Medicare Establishes Prior Authorization Process for Certain DMEPOS
The Centers for Medicare & Medicaid Services (CMS) issued a final rule on Dec. 21, 2016, establishing a prior authorization process as a condition of payment for certain durable medical equipment, prosthetics, orthotics, and supplies (DMEPOS) beyond power mobility devices (PMDs). The new process will use a “Master List” of items that meet specific criteria and are potentially subject to prior authorization.
The Master List
The Master List includes 135 DMEPOS identified as being frequently subject to unnecessary utilization. Items potentially subject to prior authorization include those on the DMEPOS Fee Schedule with an average purchase fee of $1,000 or greater, or an average rental fee schedule of $100 or greater (adjusted annually for inflation), and the subject of:
- Office of Inspector General (OIG) or U.S. Government Accountability Office (GAO) reports that are national in scope and published since 2007; or
- Comprehensive Error Rate Testing Program Annual Medicare Fee-for-Service Improper Payment Rate Reports and/or the Supplementary Appendices for the Medicare Fee-for-Service Improper Payment Rate Reports since 2011.

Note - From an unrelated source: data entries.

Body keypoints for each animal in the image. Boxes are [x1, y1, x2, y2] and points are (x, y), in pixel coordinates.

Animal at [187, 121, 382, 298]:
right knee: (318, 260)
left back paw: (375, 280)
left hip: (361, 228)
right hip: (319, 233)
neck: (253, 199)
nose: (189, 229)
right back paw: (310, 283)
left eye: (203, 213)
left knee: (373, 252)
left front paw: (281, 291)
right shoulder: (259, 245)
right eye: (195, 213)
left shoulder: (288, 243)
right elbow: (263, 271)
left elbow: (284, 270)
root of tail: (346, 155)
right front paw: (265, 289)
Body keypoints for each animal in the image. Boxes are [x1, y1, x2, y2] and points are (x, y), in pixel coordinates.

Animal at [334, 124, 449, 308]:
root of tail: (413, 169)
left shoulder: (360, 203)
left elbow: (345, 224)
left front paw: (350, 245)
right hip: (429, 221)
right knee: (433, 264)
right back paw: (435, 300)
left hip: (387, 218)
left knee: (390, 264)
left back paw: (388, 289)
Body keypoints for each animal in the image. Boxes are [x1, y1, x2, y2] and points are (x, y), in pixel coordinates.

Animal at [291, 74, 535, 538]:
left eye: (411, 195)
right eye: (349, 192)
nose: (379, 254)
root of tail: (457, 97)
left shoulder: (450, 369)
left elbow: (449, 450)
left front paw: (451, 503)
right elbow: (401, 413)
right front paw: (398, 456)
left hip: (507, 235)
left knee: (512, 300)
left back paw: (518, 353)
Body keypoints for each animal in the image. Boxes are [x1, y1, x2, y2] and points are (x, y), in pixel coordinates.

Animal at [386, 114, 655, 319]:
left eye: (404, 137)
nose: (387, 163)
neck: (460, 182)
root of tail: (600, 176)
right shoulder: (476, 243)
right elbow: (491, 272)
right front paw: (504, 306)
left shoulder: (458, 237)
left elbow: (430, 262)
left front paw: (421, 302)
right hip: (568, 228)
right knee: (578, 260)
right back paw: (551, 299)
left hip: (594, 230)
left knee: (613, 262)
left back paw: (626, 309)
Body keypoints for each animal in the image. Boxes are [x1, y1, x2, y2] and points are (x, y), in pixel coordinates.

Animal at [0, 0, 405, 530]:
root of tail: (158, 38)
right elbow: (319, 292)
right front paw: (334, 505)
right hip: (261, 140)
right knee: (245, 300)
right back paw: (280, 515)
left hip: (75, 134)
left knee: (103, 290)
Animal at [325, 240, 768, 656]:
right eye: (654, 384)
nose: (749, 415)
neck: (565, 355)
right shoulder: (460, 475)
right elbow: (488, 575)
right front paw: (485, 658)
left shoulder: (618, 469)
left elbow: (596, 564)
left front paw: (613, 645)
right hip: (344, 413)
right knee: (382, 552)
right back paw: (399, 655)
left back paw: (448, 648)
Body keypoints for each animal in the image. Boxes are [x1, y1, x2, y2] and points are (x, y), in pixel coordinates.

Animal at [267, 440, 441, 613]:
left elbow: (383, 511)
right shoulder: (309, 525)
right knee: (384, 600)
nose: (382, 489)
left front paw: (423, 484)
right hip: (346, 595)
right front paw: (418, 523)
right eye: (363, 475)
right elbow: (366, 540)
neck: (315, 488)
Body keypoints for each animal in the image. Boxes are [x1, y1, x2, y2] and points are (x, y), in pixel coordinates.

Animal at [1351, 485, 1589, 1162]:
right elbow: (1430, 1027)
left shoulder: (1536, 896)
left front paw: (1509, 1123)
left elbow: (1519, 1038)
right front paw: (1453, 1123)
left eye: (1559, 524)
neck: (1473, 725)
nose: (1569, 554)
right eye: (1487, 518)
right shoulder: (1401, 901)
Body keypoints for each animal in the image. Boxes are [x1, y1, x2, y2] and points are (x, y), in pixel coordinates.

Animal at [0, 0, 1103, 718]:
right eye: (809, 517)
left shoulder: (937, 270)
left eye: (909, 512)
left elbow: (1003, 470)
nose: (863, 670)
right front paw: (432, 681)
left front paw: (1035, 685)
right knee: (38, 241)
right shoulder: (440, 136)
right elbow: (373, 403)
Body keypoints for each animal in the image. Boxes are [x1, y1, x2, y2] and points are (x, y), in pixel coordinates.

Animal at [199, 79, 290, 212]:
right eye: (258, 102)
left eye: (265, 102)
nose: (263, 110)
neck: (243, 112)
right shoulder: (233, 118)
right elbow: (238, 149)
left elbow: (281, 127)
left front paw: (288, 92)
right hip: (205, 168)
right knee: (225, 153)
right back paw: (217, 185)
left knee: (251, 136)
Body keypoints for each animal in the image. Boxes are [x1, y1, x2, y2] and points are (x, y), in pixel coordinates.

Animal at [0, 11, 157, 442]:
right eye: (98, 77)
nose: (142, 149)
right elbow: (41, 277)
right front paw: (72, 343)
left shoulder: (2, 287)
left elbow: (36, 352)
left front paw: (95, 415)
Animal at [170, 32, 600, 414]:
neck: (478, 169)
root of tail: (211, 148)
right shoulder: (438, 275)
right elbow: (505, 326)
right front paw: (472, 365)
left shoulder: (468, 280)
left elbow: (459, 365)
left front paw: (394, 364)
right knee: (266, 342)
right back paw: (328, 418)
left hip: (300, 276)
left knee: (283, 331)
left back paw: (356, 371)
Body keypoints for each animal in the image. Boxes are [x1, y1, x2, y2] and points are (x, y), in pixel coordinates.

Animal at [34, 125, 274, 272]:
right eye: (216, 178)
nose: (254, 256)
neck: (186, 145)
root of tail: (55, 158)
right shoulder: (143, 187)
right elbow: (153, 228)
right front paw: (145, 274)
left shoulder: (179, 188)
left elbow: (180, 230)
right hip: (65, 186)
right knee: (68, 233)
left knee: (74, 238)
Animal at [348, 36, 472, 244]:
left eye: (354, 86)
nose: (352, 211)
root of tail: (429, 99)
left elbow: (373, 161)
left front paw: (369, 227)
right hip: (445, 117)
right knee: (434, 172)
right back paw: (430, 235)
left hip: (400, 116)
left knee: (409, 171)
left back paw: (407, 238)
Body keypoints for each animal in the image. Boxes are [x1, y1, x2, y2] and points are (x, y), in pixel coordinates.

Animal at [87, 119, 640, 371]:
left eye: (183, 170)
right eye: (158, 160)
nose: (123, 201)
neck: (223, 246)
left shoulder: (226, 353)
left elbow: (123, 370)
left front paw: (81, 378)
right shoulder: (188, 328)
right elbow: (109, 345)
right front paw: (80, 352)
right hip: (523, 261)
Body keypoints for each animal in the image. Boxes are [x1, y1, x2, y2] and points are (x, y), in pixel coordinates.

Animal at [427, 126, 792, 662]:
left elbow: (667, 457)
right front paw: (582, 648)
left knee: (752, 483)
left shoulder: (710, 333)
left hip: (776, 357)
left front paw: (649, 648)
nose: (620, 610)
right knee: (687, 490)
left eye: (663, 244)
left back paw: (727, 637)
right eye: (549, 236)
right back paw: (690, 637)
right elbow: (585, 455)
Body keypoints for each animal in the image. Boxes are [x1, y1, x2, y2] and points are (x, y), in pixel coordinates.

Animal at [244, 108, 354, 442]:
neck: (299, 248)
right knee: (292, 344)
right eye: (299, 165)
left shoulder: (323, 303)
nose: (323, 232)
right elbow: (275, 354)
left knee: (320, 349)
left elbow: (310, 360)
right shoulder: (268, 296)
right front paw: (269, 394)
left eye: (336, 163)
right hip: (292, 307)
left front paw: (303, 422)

Items will remain on the Master List for 10 years, but may be removed sooner if the purchase amount drops below the payment threshold. Items identified as frequently subject to unnecessary utilization may remain on the list beyond 10 years, or may be added back to the list.
Required Prior Authorization List
Items that appear on the Master List do not automatically require prior authorization. CMS will initially implement prior authorization for a subset of items on the Master List, referred to as “Required Prior Authorization List.” Prior authorization will be required for those DMEPOS items on the Required Prior Authorization List. CMS will publish the Required Prior Authorization List in the Federal Register with at least 60 days’ notice before implementation of prior authorization for those items.
Prior Authorization Process
The same information necessary to support Medicare payment today will be required for items that require prior authorization, just earlier in the process — this final rule does not create new clinical documentation requirements.
CMS will review prior authorization requests and provide a provisional affirmation or non-affirmation decision. A claim submitted with a provisional affirmation decision will be paid as long as all other requirements are met. A claim submitted with a non-affirmation decision or without a decision will be denied. Unlimited resubmissions of prior authorization requests will be allowed.
Expect an initial prior authorization determination to take approximately 10 business days, and a resubmission prior authorization determination to take approximately 20 business days. Items that require less time for making a determination may receive a determination sooner. An expedited review process will be available in situations where the standard timeframe could seriously jeopardize the life or health of the patient. The request for an expedited review must provide supporting rationale.
New on the List
CMS is adding two types of power wheelchairs (K0856 Power wheelchair, group 3 std., single power option, sling/solid seat/back, patient weight capacity up to and including 300 pounds and K0861 Power wheelchair, group 3 std., multiple power option, sling/solid seat/back, patient weight capacity up to and including 300 pounds) to the Required Prior Authorization List. Beginning March 20, 2017, prior authorization for these PMDs will be a condition of payment in New York, Illinois, Missouri, and West Virginia. The requirement will expand nationwide in July 2017.